◆ Entries provided

__________________________________________________

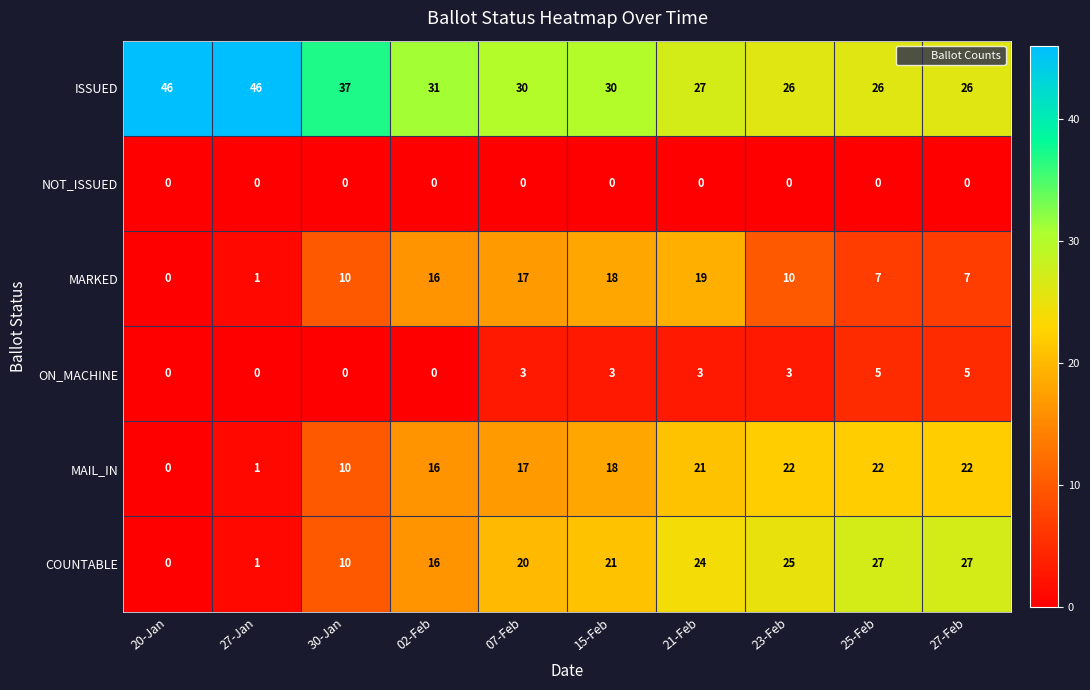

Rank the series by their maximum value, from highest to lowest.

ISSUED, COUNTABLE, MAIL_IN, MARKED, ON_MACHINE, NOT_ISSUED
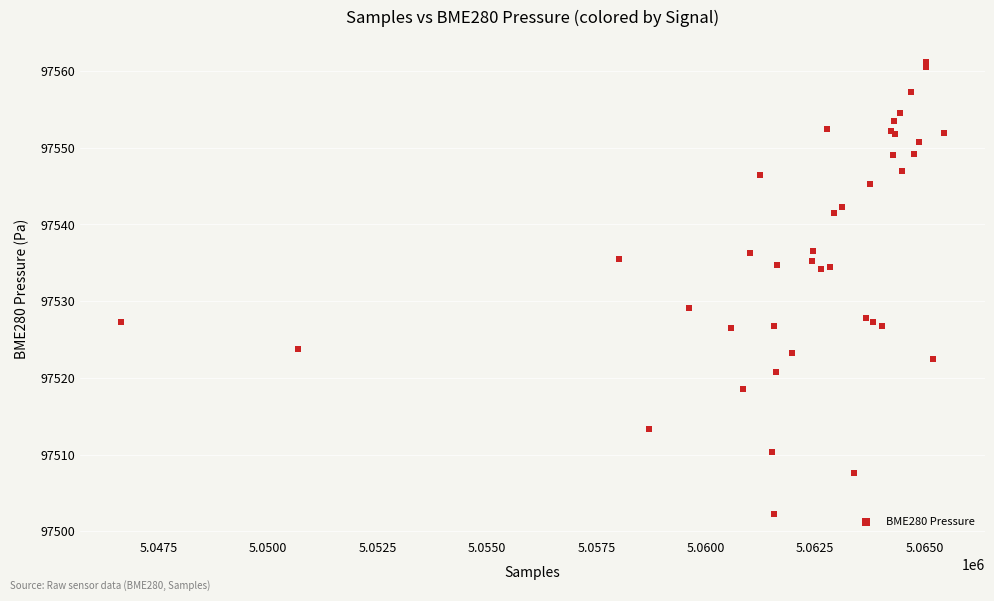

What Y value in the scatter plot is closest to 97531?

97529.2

__________________________________________________

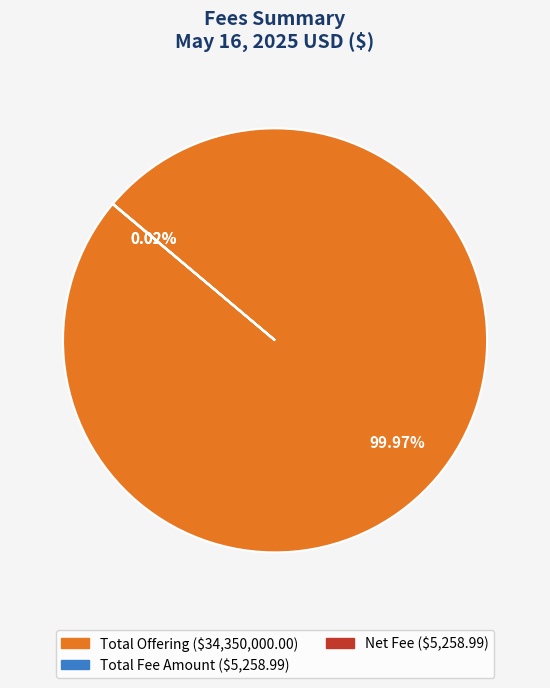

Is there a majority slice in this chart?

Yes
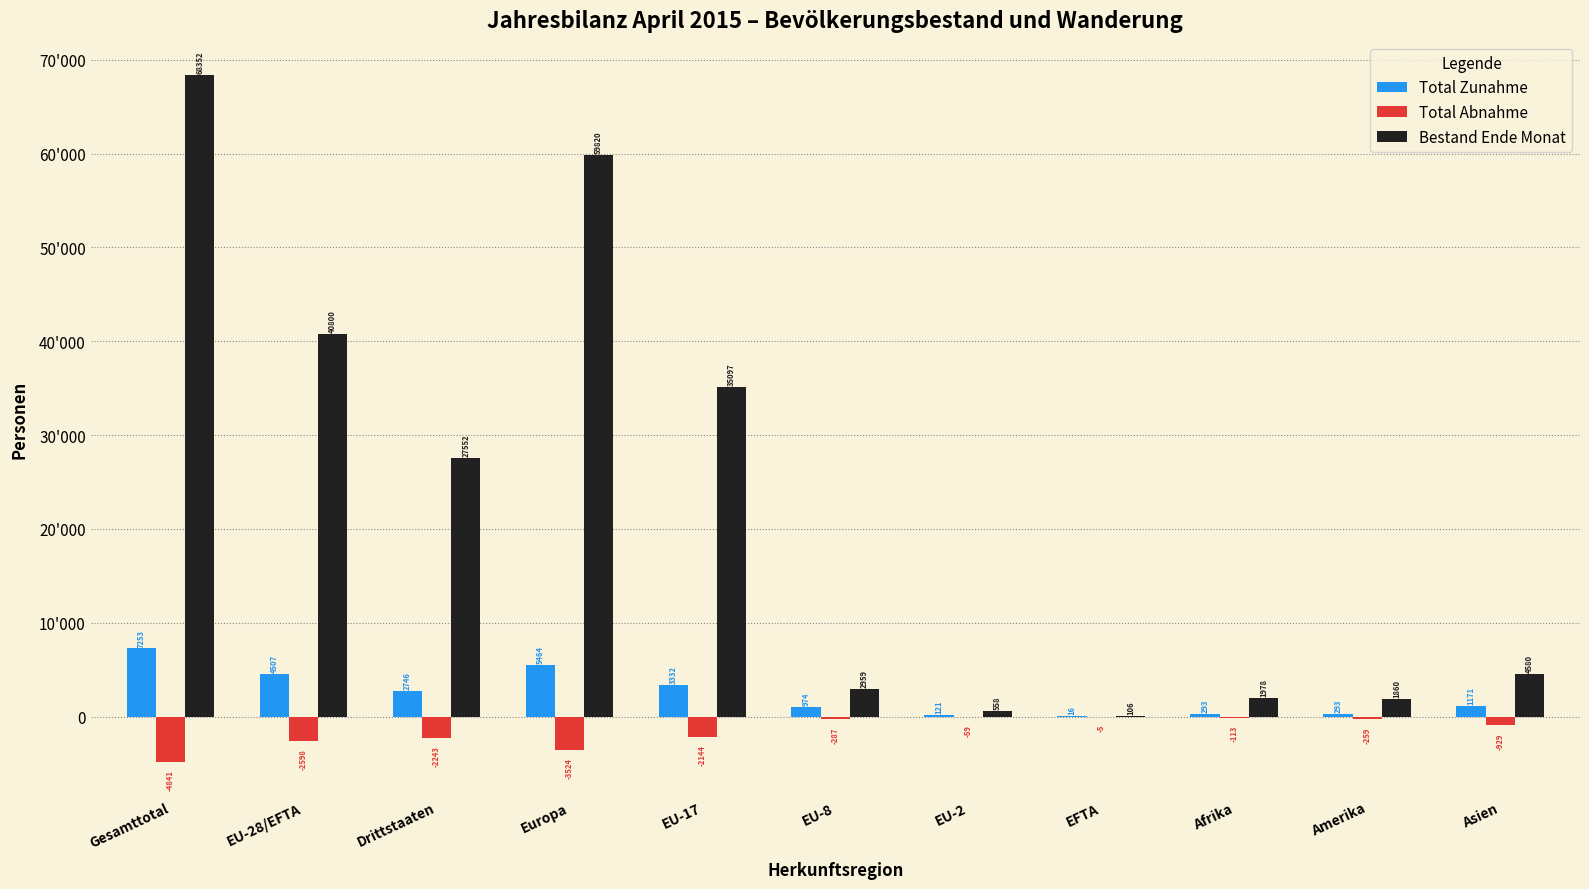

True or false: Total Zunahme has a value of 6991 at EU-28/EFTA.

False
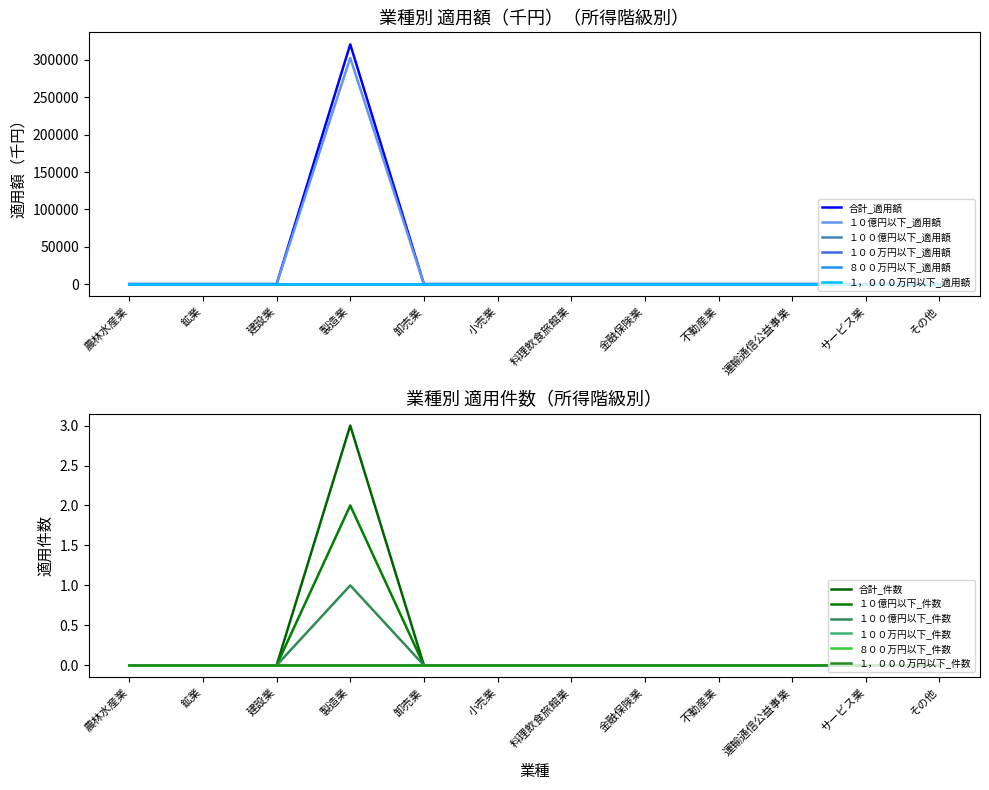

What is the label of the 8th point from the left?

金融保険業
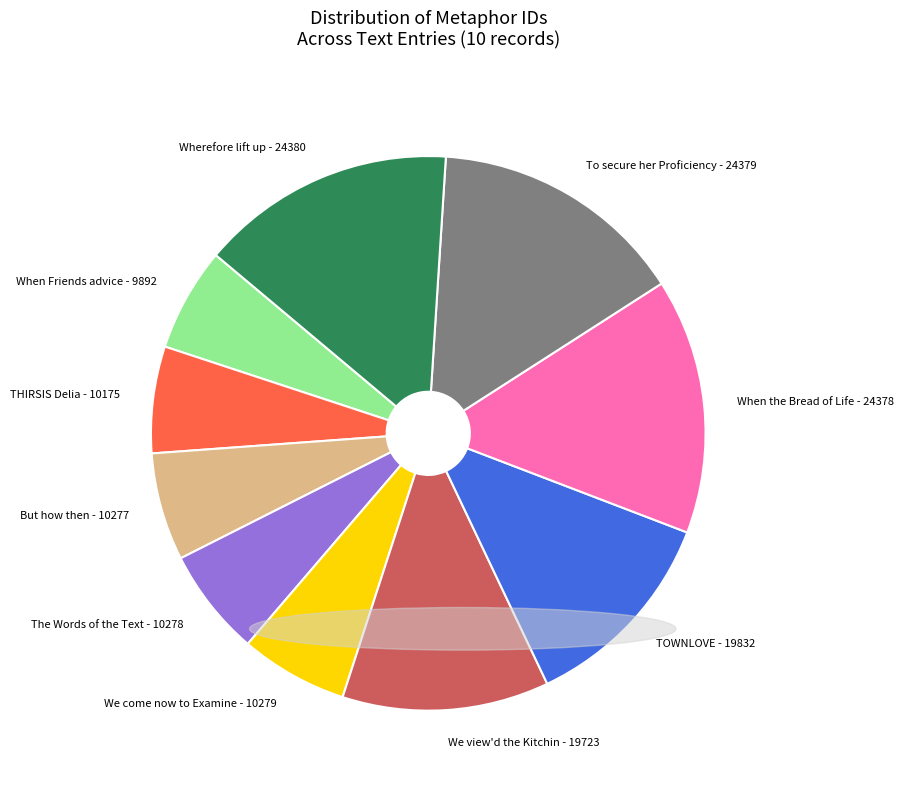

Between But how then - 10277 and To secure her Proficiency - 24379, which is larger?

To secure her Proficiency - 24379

__________________________________________________

◆ Exercise brief
Return the lines from the line with "Rank the series" up to and including the line with "What Y value" exactly, omitting the pictures.

◆ Exercise answer
Rank the series by their maximum value, from highest to lowest.

ISSUED, COUNTABLE, MAIL_IN, MARKED, ON_MACHINE, NOT_ISSUED

What Y value in the scatter plot is closest to 97531?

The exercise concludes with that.